On each of those occasions I recall leaving his presence feeling I had met a consummate impersonator. He was not a statesman but he did convey a skilful impersonation of one. But Karzai isn’t an impersonator but an imposter acting as a spokesman for a class of people and a kind of life he, no doubt, has observed closely but which, like the privileged anywhere, has not been his and for which, even if he had developed a feel, he never really cared.
Why else plunder the coffers of an already impoverished and deeply troubled nation? Why else stymie peace talks on the basis of flimsy objections to flags and placards on display. Our part of the world is rife with politicians who are flamboyant interpreters of heroic roles in the style of the grand tragedians of yore.

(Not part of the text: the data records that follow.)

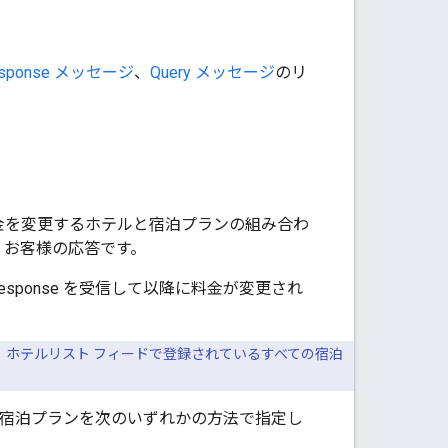
Response メッセージ
、
Query メッセージ
のリ
金を変更するホテルと宿泊プランの組み合わ
、お客様の応答です。
t Response を受信して以降に料金が変更され
、ホテルリスト フィードで登録されているすべて
の宿泊
ホテルや宿泊プランを次のいずれかの方法で指定し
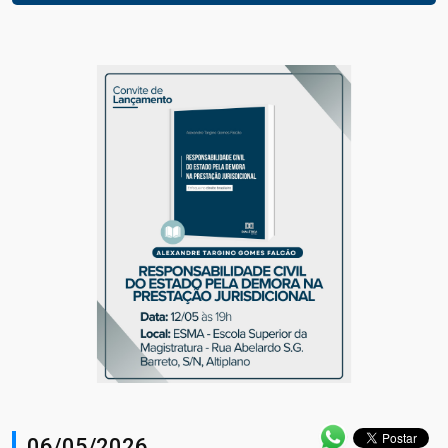
06/05/2026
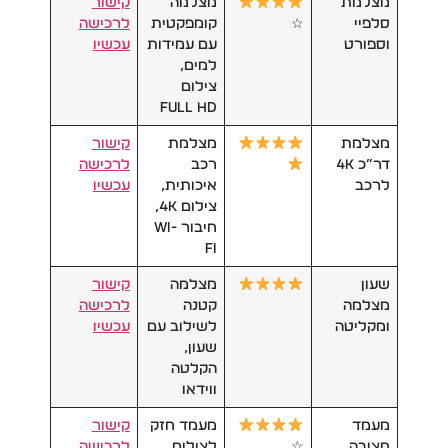
מצלמת
מצלמה
קישור
סלפיי
☆
קומפקטית
לרכישה
וספורט
עם עמידות
עכשיו
למים,
צילום
Full HD
מצלמת
מצלמת
קישור
דר”כ 4K
רכב
לרכישה
לרכב
איכותית,
עכשיו
צילום 4K,
חיבור Wi-
Fi
שעון
מצלמה
קישור
מצלמה
קטנה
לרכישה
ומקליטה
לשילוב עם
עכשיו
שעון,
הקלטה
ווידאו
מעמד
מעמד חזק
קישור
חצובה
☆
לצילום
לרכישה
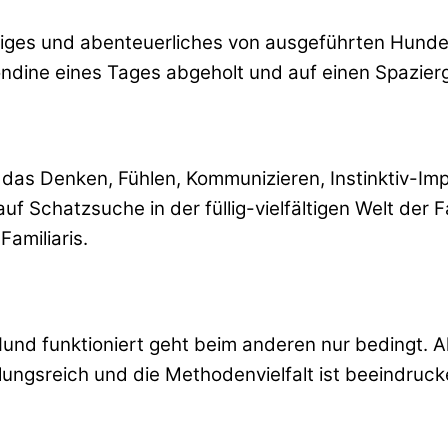
ges und abenteuerliches von ausgeführten Hunden,
Blondine eines Tages abgeholt und auf einen Spaz
das Denken, Fühlen, Kommunizieren, Instinktiv-Imp
 Schatzsuche in der füllig-vielfältigen Welt der 
amiliaris.
nd funktioniert geht beim anderen nur bedingt. Al
gsreich und die Methodenvielfalt ist beeindruck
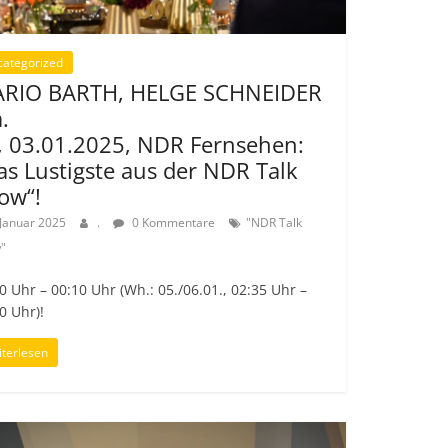
categorized
RIO BARTH, HELGE SCHNEIDER
.
., 03.01.2025, NDR Fernsehen:
as Lustigste aus der NDR Talk
ow“!
 Januar 2025
.
0 Kommentare
"NDR Talk
"
0 Uhr – 00:10 Uhr (Wh.: 05./06.01., 02:35 Uhr –
0 Uhr)!
terlesen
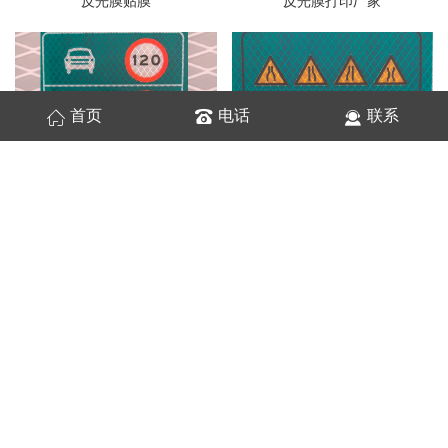
反光膜贴膜
反光膜打印厂家
首页
电话
联系
指示牌反光膜
道路反光膜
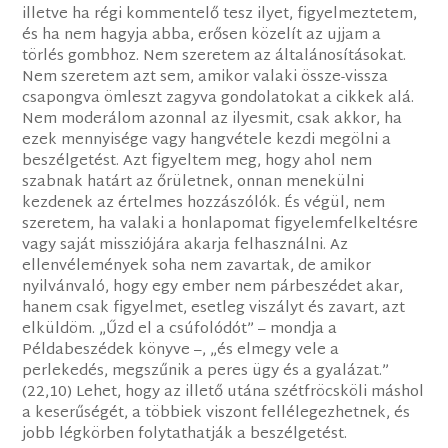
illetve ha régi kommentelő tesz ilyet, figyelmeztetem,
és ha nem hagyja abba, erősen közelít az ujjam a
törlés gombhoz. Nem szeretem az általánosításokat.
Nem szeretem azt sem, amikor valaki össze-vissza
csapongva ömleszt zagyva gondolatokat a cikkek alá.
Nem moderálom azonnal az ilyesmit, csak akkor, ha
ezek mennyisége vagy hangvétele kezdi megölni a
beszélgetést. Azt figyeltem meg, hogy ahol nem
szabnak határt az őrületnek, onnan menekülni
kezdenek az értelmes hozzászólók. És végül, nem
szeretem, ha valaki a honlapomat figyelemfelkeltésre
vagy saját missziójára akarja felhasználni. Az
ellenvélemények soha nem zavartak, de amikor
nyilvánvaló, hogy egy ember nem párbeszédet akar,
hanem csak figyelmet, esetleg viszályt és zavart, azt
elküldöm. „Űzd el a csúfolódót” – mondja a
Példabeszédek könyve –, „és elmegy vele a
perlekedés, megszűnik a peres ügy és a gyalázat.”
(22,10) Lehet, hogy az illető utána szétfröcsköli máshol
a keserűségét, a többiek viszont fellélegezhetnek, és
jobb légkörben folytathatják a beszélgetést.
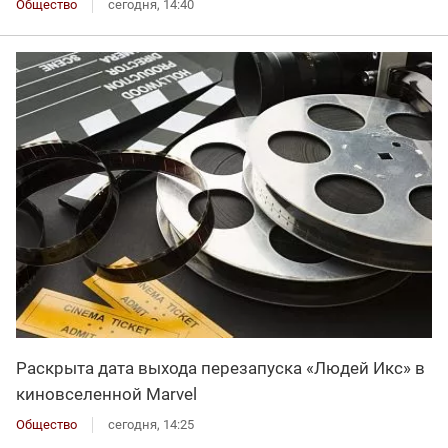
Общество
сегодня, 14:40
Раскрыта дата выхода перезапуска «Людей Икс» в
киновселенной Marvel
Общество
сегодня, 14:25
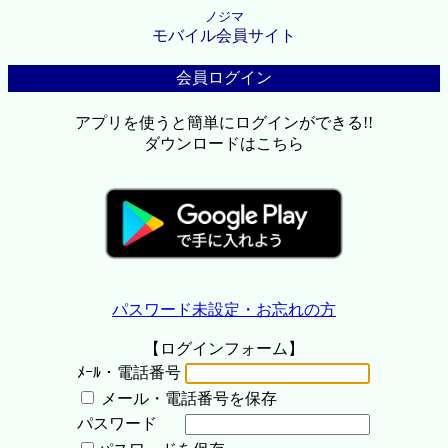
ノジマ
モバイル会員サイト
会員ログイン
アプリを使うと簡単にログインができる!!
ダウンロードはこちら
パスワード未設定・お忘れの方
【ログインフォーム】
ﾒｰﾙ・電話番号
メール・電話番号を保存
パスワード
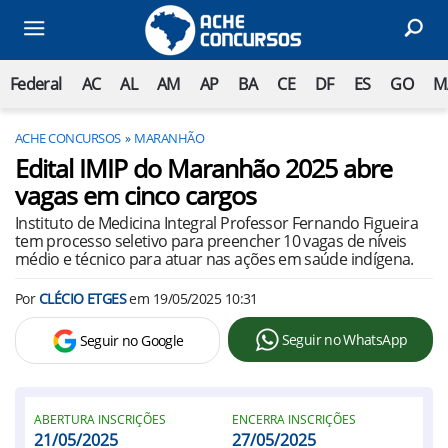
Federal
AC
AL
AM
AP
BA
CE
DF
ES
GO
M
ACHE CONCURSOS
MARANHÃO
Edital IMIP do Maranhão 2025 abre
vagas em cinco cargos
Instituto de Medicina Integral Professor Fernando Figueira
tem processo seletivo para preencher 10 vagas de níveis
médio e técnico para atuar nas ações em saúde indígena.
Por
CLÉCIO ETGES
em
19/05/2025 10:31
Seguir no WhatsApp
Seguir no Google
ABERTURA INSCRIÇÕES
ENCERRA INSCRIÇÕES
21/05/2025
27/05/2025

Karzai’s performance as president has been scandalous. Bush tried to reform him and Obama initially, at least, to be rid of him. Both failed. But it is not the Americans but Afghans who have been Karzai’s chief victims. Already there are tomes written about what went wrong. It suffices to know that after spending nearly a trillion dollars over the past ten years the Americans are leaving an Afghanistan more divided politically, far less safe and as desperately poor as it was before the invasion.
Karzai’s solitary success has been the strategic alliance he has forged with India. But not really, because the opening he has provided India to outflank Pakistan via Afghanistan ensures that relations between Islamabad and Kabul will remain vexed, indeed, that India’s borders with Pakistan will remain troubled as Pakistan responds to India’s interference. If the Line of Control today is out of control, Karzai’s policies have a lot to do with it.
Actually, what the Karzai-Obama duo has achieved is the destabilisation of Pakistan. They have succeeded in lighting a fire in the Subcontinent that threatens to consume vast areas before it runs out of bush that will burn. They have also succeeded in pushing Pakistan further into the Chinese orbit. Although, I suspect, for Obama that was a cost he was prepared to pay to have India firmly clasped to his waist.
It’s surprising the Nawaz Sharif government is making such a song and dance over Karzai’s visit. Quite apart from his ill-concealed hostility to Pakistan, he is barely relevant to the Afghan peace process. He has no popular base, no funds and an army that has the highest desertion rate in the world. Once he vacates the presidency, as he must by April 2014, he will not have even a vestige of authority.
Moreover, the Taliban consider him an anathema and have refused to negotiate with him. And, even if some Afghans receive him with smiles and garlands, at the moment, that’s only because he is the president. Why then engage overly with the soon to be history Karzai, let alone expend our diminishing credit with the Taliban to prod them to talk to him?
Perhaps it’s because we want to please the Americans. Buried in debt and desperate for an IMF bailout we can’t afford to cock a snook at Washington. Anyway, we are easily bullied. That said, any undue concessions, implicit in the statement by one official – ‘we have promised him he will not return empty handed’ – may impact adversely on our nexus with the Afghan Taliban who have a far more decisive a role in a future Afghanistan than Karzai.
Only months away from the American withdrawal there continues to be a lack of political vision and a clear road map with regard to a political solution. The present conditions are a precursor to civil war in Afghanistan rather than to peace. One of the main obstacles to peace is Karzai.
If we can persuade him during the forthcoming visit to stop making a fuss about inconsequential matters, which led to the first round of peace talks being aborted, we would have achieved something much, but not really. A Karzai flip-flop may soon follow.